9. Dans ces conditions, M. C n’est pas fondé à soutenir que la responsabilité sans faute de l’Etat serait engagée à son égard.
Sur les frais liés au litige :
10. Les dispositions de l’article L. 761-1 du code de justice administrative font obstacle à ce qu’une somme soit mise à la charge de la métropole de Lyon, qui n’est pas la partie perdante dans la présente instance, au titre des frais liés au litige.
D E C I D E :
Article 1er : La requête de M. C est rejetée.
Article 2 : Le jugement sera notifié à M. B C et à la métropole de Lyon.

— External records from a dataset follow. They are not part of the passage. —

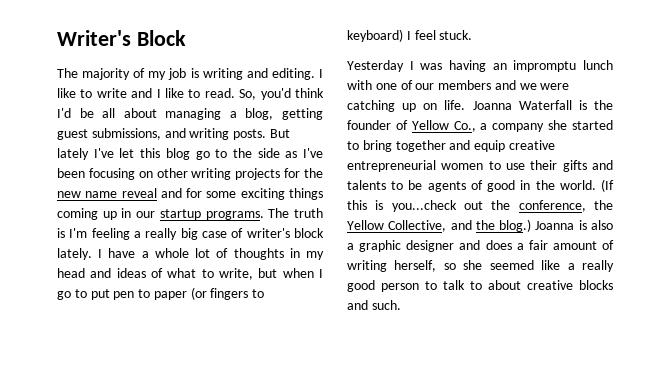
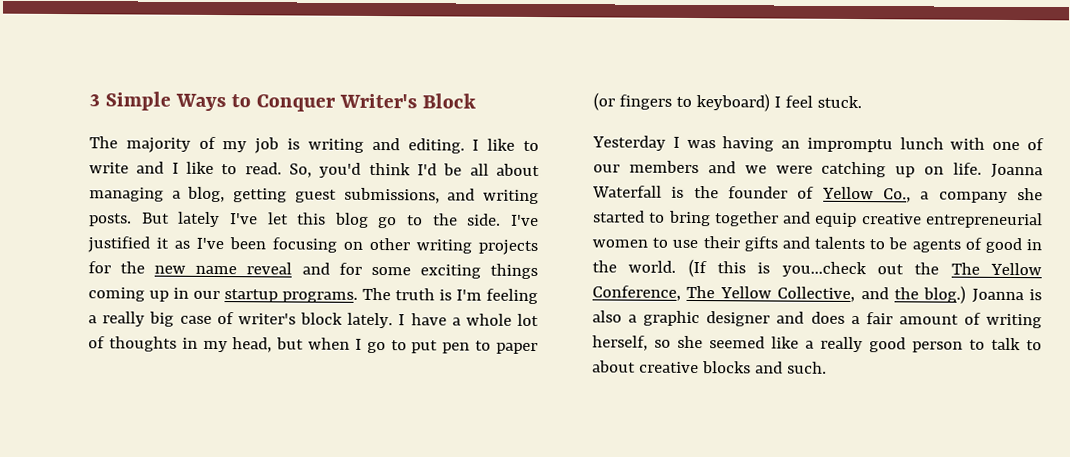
(57, 38) none -> [89,91,337,112] 3 Simple Ways to Conquer
[257,148,280,158] side -> [467,213,539,227] [87,236,169,253] side. I've justified it
[57,268,253,280] head and ideas of what to write, -> [232,337,273,353] head,
[518,200,613,212] conference, the -> [950,262,1042,276] [592,285,716,301] The Yellow Conference, The

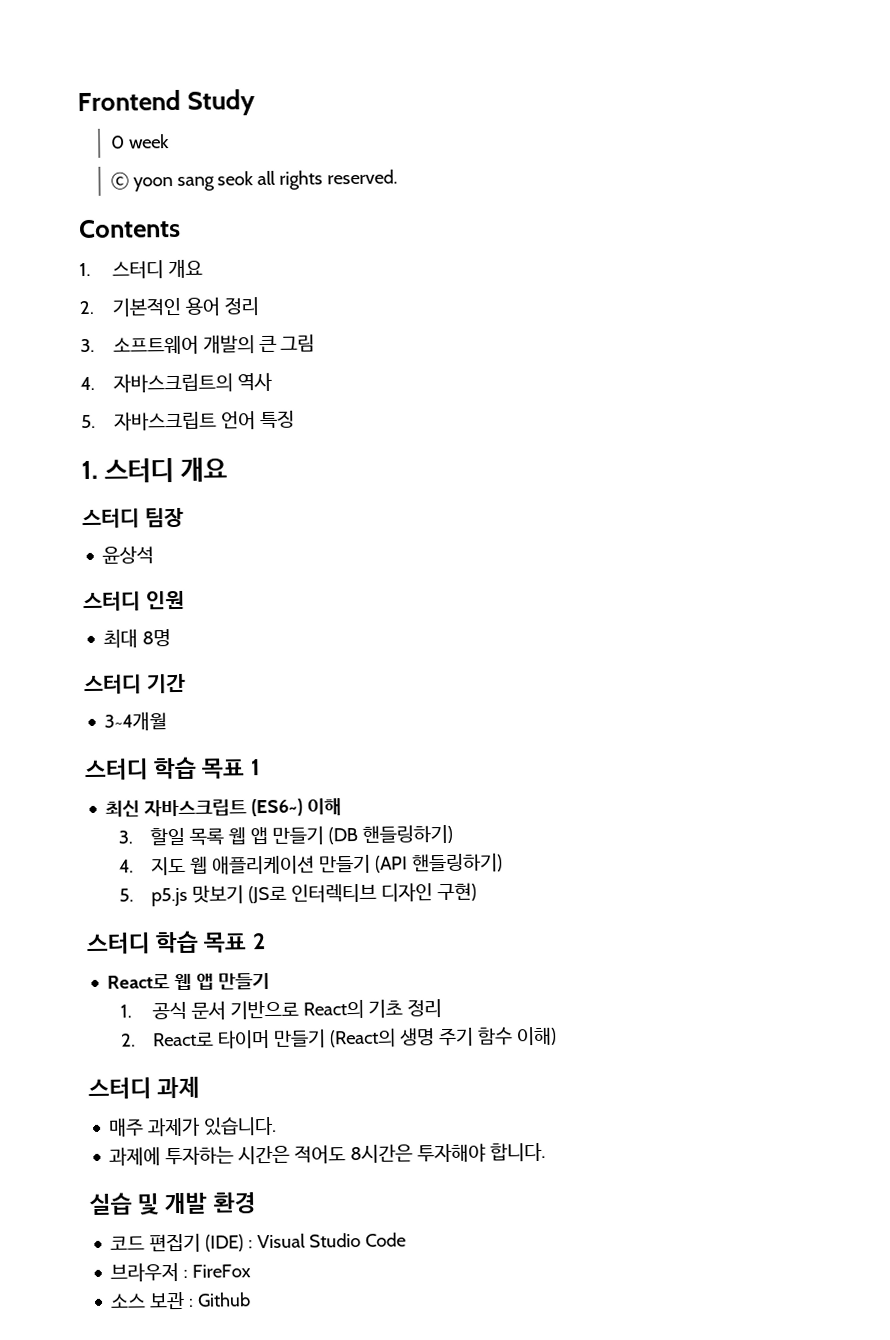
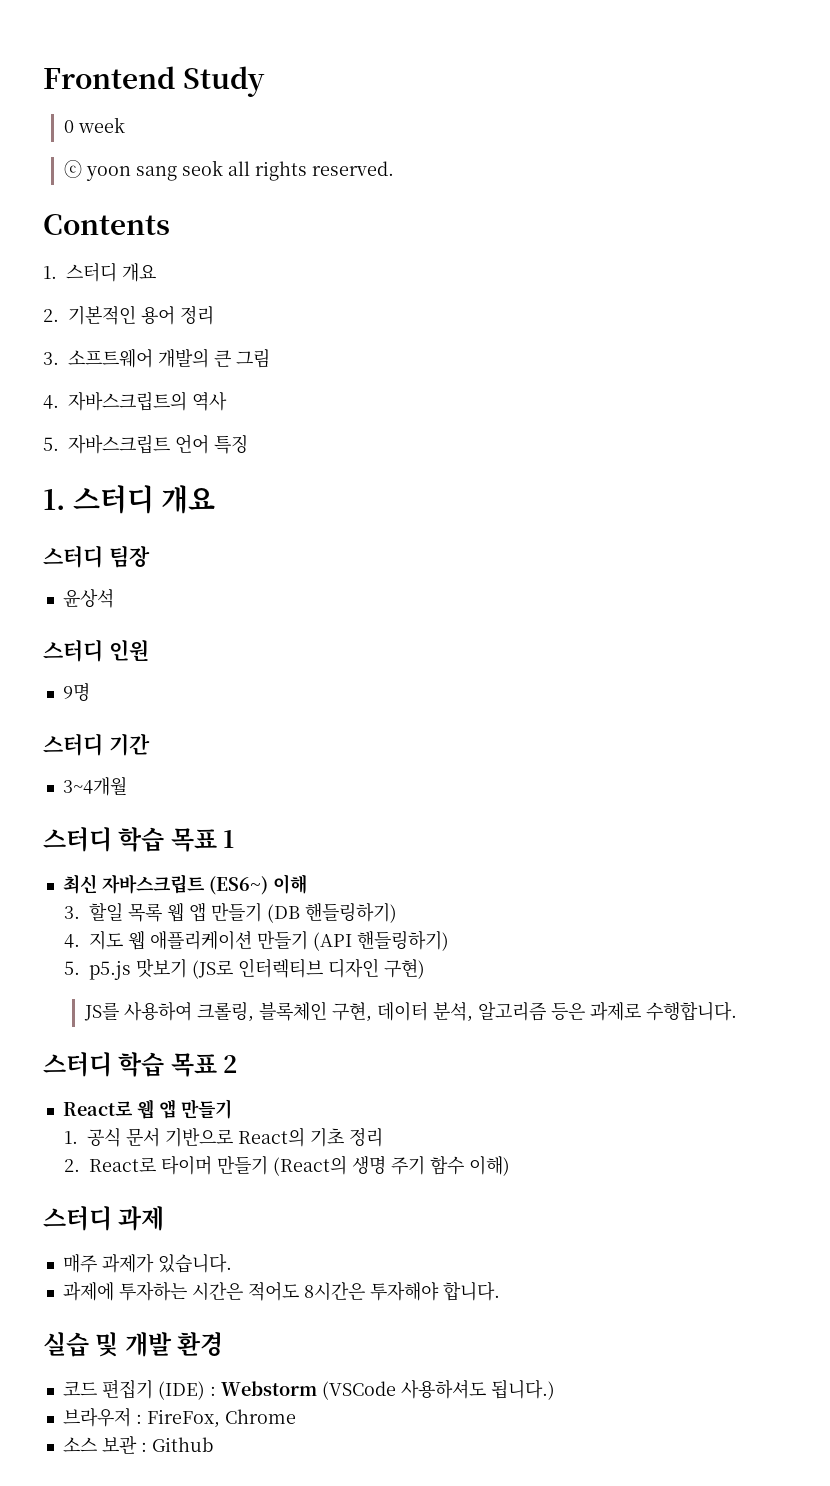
[103,629,172,648] 최대 8명 -> [62,682,90,701] 9명
(477, 892) none -> [83,1001,737,1022] // JS를 사용하여 크롤링, 블록체인 구현, 데이터 분석, 알고리즘 등은 과제로 수행합니다.
[257,1232,407,1249] Visual Studio Code -> [220,1379,555,1400] Webstorm (VSCode 사용하셔도 됩니다.)
[192,1264,252,1278] FireFox -> [146,1409,296,1428] FireFox, Chrome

Délibéré après l’audience du 31 janvier 2025, à laquelle siégeaient :
Mme Dèche, présidente,
Mme Journoud, conseillère,
Mme Pouyet, conseillère.
Rendu public par mise à disposition au greffe le 14 février 2025.
La rapporteure,
C. Pouyet
La présidente,
P. Dèche
La greffière,
N. Boumedienne
La République mande et ordonne à la préfète du Rhône en ce qui la concerne, ou à tous commissaires de justice à ce requis en ce qui concerne les voies de droit commun contre les parties privées, de pourvoir à l’exécution de la présente décision.